**The problem:** In all of the entries below, change every "Person at" to "Subject at" and keep everything else identical.

Named joint coordinates:
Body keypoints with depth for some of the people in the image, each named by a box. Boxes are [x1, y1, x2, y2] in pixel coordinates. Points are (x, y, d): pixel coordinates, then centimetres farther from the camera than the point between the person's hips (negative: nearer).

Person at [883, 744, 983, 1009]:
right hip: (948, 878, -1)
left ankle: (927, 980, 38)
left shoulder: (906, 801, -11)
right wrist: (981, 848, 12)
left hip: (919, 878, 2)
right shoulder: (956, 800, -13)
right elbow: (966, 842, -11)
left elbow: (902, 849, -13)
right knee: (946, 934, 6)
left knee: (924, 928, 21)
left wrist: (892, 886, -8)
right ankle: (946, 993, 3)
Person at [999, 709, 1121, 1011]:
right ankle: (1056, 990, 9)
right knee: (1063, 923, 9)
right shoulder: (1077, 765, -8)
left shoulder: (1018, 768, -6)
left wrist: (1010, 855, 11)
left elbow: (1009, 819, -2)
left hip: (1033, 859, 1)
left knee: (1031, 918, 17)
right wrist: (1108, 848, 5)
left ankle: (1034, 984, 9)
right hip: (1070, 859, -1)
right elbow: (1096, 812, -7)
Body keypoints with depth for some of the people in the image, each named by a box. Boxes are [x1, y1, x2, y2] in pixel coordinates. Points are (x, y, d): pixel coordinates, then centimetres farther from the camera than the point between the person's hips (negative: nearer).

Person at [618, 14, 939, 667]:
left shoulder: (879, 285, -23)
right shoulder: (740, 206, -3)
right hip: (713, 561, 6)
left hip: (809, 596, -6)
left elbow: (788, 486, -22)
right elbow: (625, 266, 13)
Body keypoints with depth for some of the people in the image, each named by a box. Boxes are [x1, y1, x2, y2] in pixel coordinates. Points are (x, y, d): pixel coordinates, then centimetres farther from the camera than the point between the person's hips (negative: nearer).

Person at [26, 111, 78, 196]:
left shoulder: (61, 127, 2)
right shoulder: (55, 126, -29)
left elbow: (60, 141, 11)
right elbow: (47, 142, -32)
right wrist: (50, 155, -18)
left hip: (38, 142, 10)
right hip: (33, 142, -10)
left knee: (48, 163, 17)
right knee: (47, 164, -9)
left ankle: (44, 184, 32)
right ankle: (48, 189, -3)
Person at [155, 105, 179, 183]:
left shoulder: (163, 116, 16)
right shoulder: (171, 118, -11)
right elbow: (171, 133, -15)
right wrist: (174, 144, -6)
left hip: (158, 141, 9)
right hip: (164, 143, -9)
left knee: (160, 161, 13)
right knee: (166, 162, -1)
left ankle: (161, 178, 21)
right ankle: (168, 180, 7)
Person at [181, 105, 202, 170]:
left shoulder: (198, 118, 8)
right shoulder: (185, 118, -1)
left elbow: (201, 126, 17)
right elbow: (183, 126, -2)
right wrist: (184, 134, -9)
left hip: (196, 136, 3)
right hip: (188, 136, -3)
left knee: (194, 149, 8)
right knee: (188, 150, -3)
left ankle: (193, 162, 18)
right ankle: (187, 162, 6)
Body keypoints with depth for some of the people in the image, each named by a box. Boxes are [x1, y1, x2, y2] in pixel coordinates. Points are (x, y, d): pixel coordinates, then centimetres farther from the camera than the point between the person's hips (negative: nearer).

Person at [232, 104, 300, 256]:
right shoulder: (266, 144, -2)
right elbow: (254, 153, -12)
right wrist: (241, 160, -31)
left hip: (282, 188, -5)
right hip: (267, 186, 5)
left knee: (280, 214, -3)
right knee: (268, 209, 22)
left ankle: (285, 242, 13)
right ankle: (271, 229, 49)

**Response for this exercise:**
Body keypoints with depth for some of the people in the image, each named by a box. Boxes are [x1, y1, x2, y2] in pixel coordinates. Points are (x, y, d): pixel coordinates, then centimetres farther from the camera than the point between the person's hips (negative: nearer).

Subject at [883, 744, 983, 1009]:
right hip: (948, 878, -1)
left ankle: (927, 980, 38)
left shoulder: (906, 801, -11)
right wrist: (981, 848, 12)
left hip: (919, 878, 2)
right shoulder: (956, 800, -13)
right elbow: (966, 842, -11)
left elbow: (902, 849, -13)
right knee: (946, 934, 6)
left knee: (924, 928, 21)
left wrist: (892, 886, -8)
right ankle: (946, 993, 3)
Subject at [999, 709, 1121, 1011]:
right ankle: (1056, 990, 9)
right knee: (1063, 923, 9)
right shoulder: (1077, 765, -8)
left shoulder: (1018, 768, -6)
left wrist: (1010, 855, 11)
left elbow: (1009, 819, -2)
left hip: (1033, 859, 1)
left knee: (1031, 918, 17)
right wrist: (1108, 848, 5)
left ankle: (1034, 984, 9)
right hip: (1070, 859, -1)
right elbow: (1096, 812, -7)
Body keypoints with depth for some of the people in the image, each named by a box. Boxes are [x1, y1, x2, y2] in pixel coordinates. Points are (x, y, d): pixel coordinates, then centimetres farther from the camera than the point between the person's hips (negative: nearer).

Subject at [618, 14, 939, 667]:
left shoulder: (879, 285, -23)
right shoulder: (740, 206, -3)
right hip: (713, 561, 6)
left hip: (809, 596, -6)
left elbow: (788, 486, -22)
right elbow: (625, 266, 13)
Body keypoints with depth for some of the people in the image, each named by a box. Boxes are [x1, y1, x2, y2] in pixel coordinates. Points are (x, y, d): pixel coordinates, then centimetres farther from the camera than the point between the person's hips (negative: nearer).

Subject at [26, 111, 78, 196]:
left shoulder: (61, 127, 2)
right shoulder: (55, 126, -29)
left elbow: (60, 141, 11)
right elbow: (47, 142, -32)
right wrist: (50, 155, -18)
left hip: (38, 142, 10)
right hip: (33, 142, -10)
left knee: (48, 163, 17)
right knee: (47, 164, -9)
left ankle: (44, 184, 32)
right ankle: (48, 189, -3)
Subject at [155, 105, 179, 183]:
left shoulder: (163, 116, 16)
right shoulder: (171, 118, -11)
right elbow: (171, 133, -15)
right wrist: (174, 144, -6)
left hip: (158, 141, 9)
right hip: (164, 143, -9)
left knee: (160, 161, 13)
right knee: (166, 162, -1)
left ankle: (161, 178, 21)
right ankle: (168, 180, 7)
Subject at [181, 105, 202, 170]:
left shoulder: (198, 118, 8)
right shoulder: (185, 118, -1)
left elbow: (201, 126, 17)
right elbow: (183, 126, -2)
right wrist: (184, 134, -9)
left hip: (196, 136, 3)
right hip: (188, 136, -3)
left knee: (194, 149, 8)
right knee: (188, 150, -3)
left ankle: (193, 162, 18)
right ankle: (187, 162, 6)
Body keypoints with depth for some of the people in the image, each named by a box. Boxes are [x1, y1, x2, y2] in pixel coordinates. Points are (x, y, d): pixel coordinates, then centimetres farther from the camera than the point between the person's hips (negative: nearer).

Subject at [232, 104, 300, 256]:
right shoulder: (266, 144, -2)
right elbow: (254, 153, -12)
right wrist: (241, 160, -31)
left hip: (282, 188, -5)
right hip: (267, 186, 5)
left knee: (280, 214, -3)
right knee: (268, 209, 22)
left ankle: (285, 242, 13)
right ankle: (271, 229, 49)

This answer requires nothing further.